En cette saison où la lumière diminue, laissant place à plus d’obscurité, et où l’actualité ne fait que déverser son lot d’obscurantismes, nous arrive à point nommé « Petrichor », premier album du groupe parisien QILIN. Après un premier EP qui lui aura permis de croire en son potentiel, c’est désormais un vrai Long Play qui déboule pour tenter de nous extirper de la morosité ambiante.
Rien de tel pour s’évader l’esprit que d’enfourcher ce QILIN, animal mythologique chinois, sorte de cervidé à écailles, étrange croisement de dragon et de cerf, et de divaguer le long de ces six aventures fantasmagoriques. Grâce ses textures purement instrumentales, la musique du quatuor n’est ainsi jamais monotone, au sens premier du terme, puisque Qilin ne jouent pas que sur un son ou une ambiance. Variant les rythmes, chaque instrument participe à confectionner des passages marquants, sans qu’aucun ne prenne le dessus mais offrant le meilleur de lui-même.
Mais l’épaisseur du son doit beaucoup à la basse de Ben, qui lorsqu’elle est mise en avant, rappelle le meilleur de Windhand et leur chef d’œuvre « Soma », avec des envolées explosives emplissant l’air telles des ondes de choc. Les atmosphères qui se dégagent alors laissent le champ libre à l’auditeur pour se créer son propre imaginaire, à peine aiguillé par les titres des morceaux faisant référence à d’autres créatures mythologiques, que je vous laisse soin de retrouver afin de vous laisser profiter totalement de l’expérience sonore.

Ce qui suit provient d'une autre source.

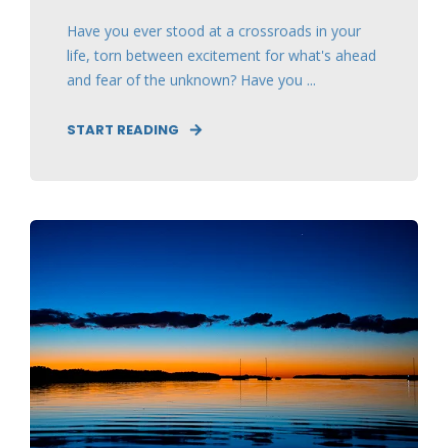
Have you ever stood at a crossroads in your
life, torn between excitement for what's ahead
and fear of the unknown? Have you ...
START READING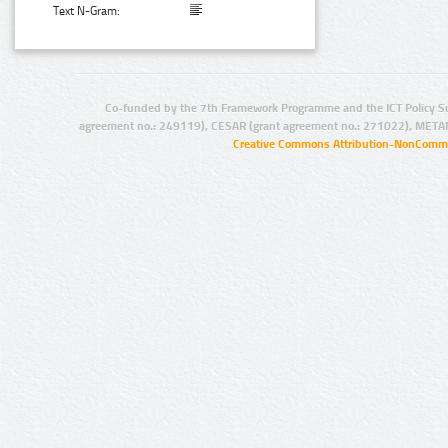
Text N-Gram:
Co-funded by the 7th Framework Programme and the ICT Policy S
agreement no.: 249119), CESAR (grant agreement no.: 271022), META
Creative Commons Attribution-NonCommer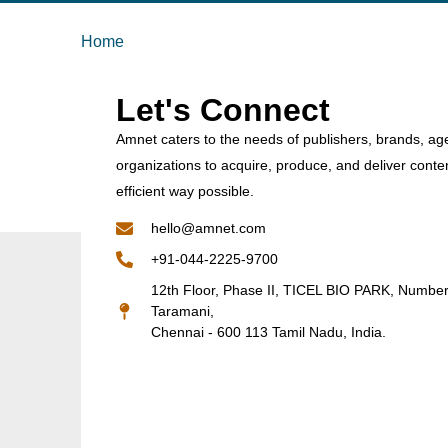
Home
Let's Connect
Amnet caters to the needs of publishers, brands, ag
organizations to acquire, produce, and deliver conte
efficient way possible.
hello@amnet.com
+91-044-2225-9700
12th Floor, Phase II, TICEL BIO PARK, Numbe
Taramani,
Chennai - 600 113 Tamil Nadu, India.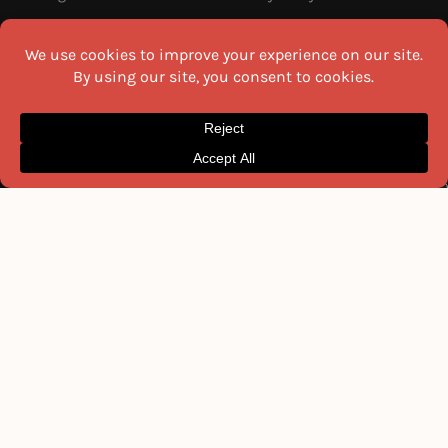
MOST READ THIS WEEK
NEWSLETTER
Get the latest recipes and food
22 Must-Try Maharashtra
guides delivered to your inbox
Famous Foods
every week.
Moti Pak
French Fries
Email
Hyderabadi Mirchi Ka Salan
(Hyderabad Green Chilli Curry)
16 Easy and Light Indian Dinner
Recipes
I agree to the
Privacy Policy
Why Do South Indian People Eat
on Banana Leaves
SEND ME THE RECIPES
©2026 All Rights Reserved.
Awesome Cuisine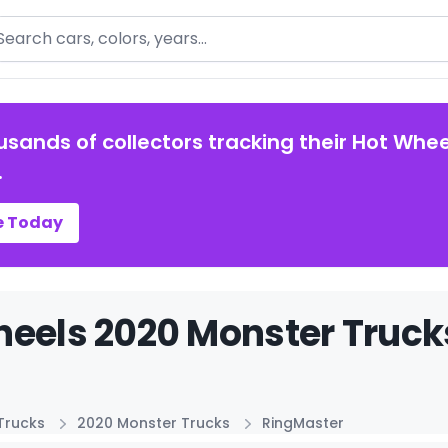
arch
usands of collectors tracking their Hot Whee
.
e Today
eels 2020 Monster Truck
Trucks
2020 Monster Trucks
RingMaster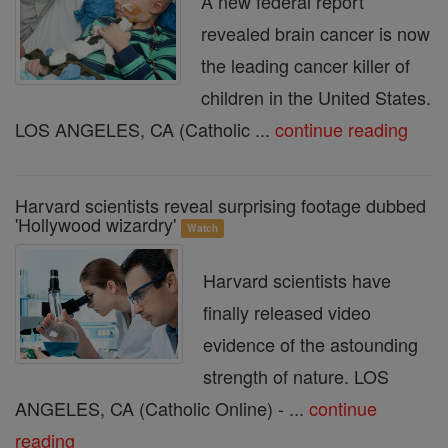
A new federal report
revealed brain cancer is now
the leading cancer killer of
children in the United States.
LOS ANGELES, CA (Catholic ...
continue reading
Harvard scientists reveal surprising footage dubbed
'Hollywood wizardry'
Watch
Harvard scientists have
finally released video
evidence of the astounding
strength of nature. LOS
ANGELES, CA (Catholic Online) - ...
continue
reading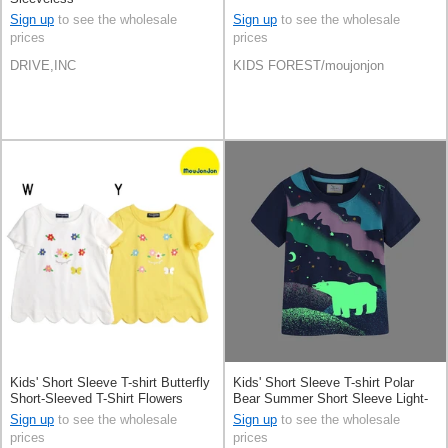
Sign up
to see the wholesale
Sign up
to see the wholesale
prices
prices
DRIVE,INC
KIDS FOREST/moujonjon
Kids' Short Sleeve T-shirt Butterfly
Kids' Short Sleeve T-shirt Polar
Short-Sleeved T-Shirt Flowers
Bear Summer Short Sleeve Light-
Scallop 100% Cotton
Storing Spring
Sign up
to see the wholesale
Sign up
to see the wholesale
prices
prices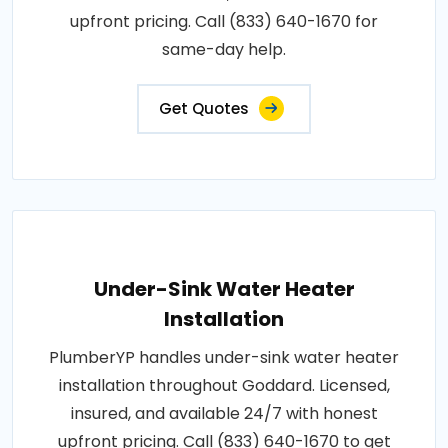
upfront pricing. Call (833) 640-1670 for
same-day help.
Get Quotes
Under-Sink Water Heater
Installation
PlumberYP handles under-sink water heater
installation throughout Goddard. Licensed,
insured, and available 24/7 with honest
upfront pricing. Call (833) 640-1670 to get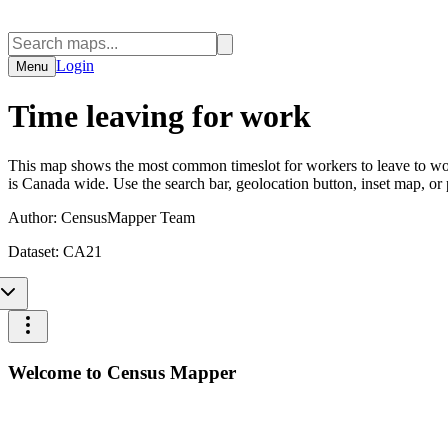
Login
Menu
Time leaving for work
This map shows the most common timeslot for workers to leave to wor
is Canada wide. Use the search bar, geolocation button, inset map, or
Author:
CensusMapper Team
Dataset:
CA21
Welcome to Census Mapper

Et lorsque vous vous serez laissé aller au gré des pérégrinations de la bête, perdu dans ce labyrinthe sonique dont on ne veut pas vraiment trouver l’issue tant la musique pénètre la chair et se propage jusqu’au cortex, la décharge de bien-être sera totale. À l’image de la tortue du sublime artwork par Jo Riou, nous sommes définitivement transportés vers des horizons meilleurs, lentement mais sûrement, afin d’apprécier chaque étape de ce riche itinéraire. Tel le pétrichor après la pluie, c’est ici la propagation dans l’air d’effluves psychédéliques, comme une ode au voyage par le son, que nous offre Qilin. Une réussite inattendue qui fait un bien fou à respirer à plein poumons.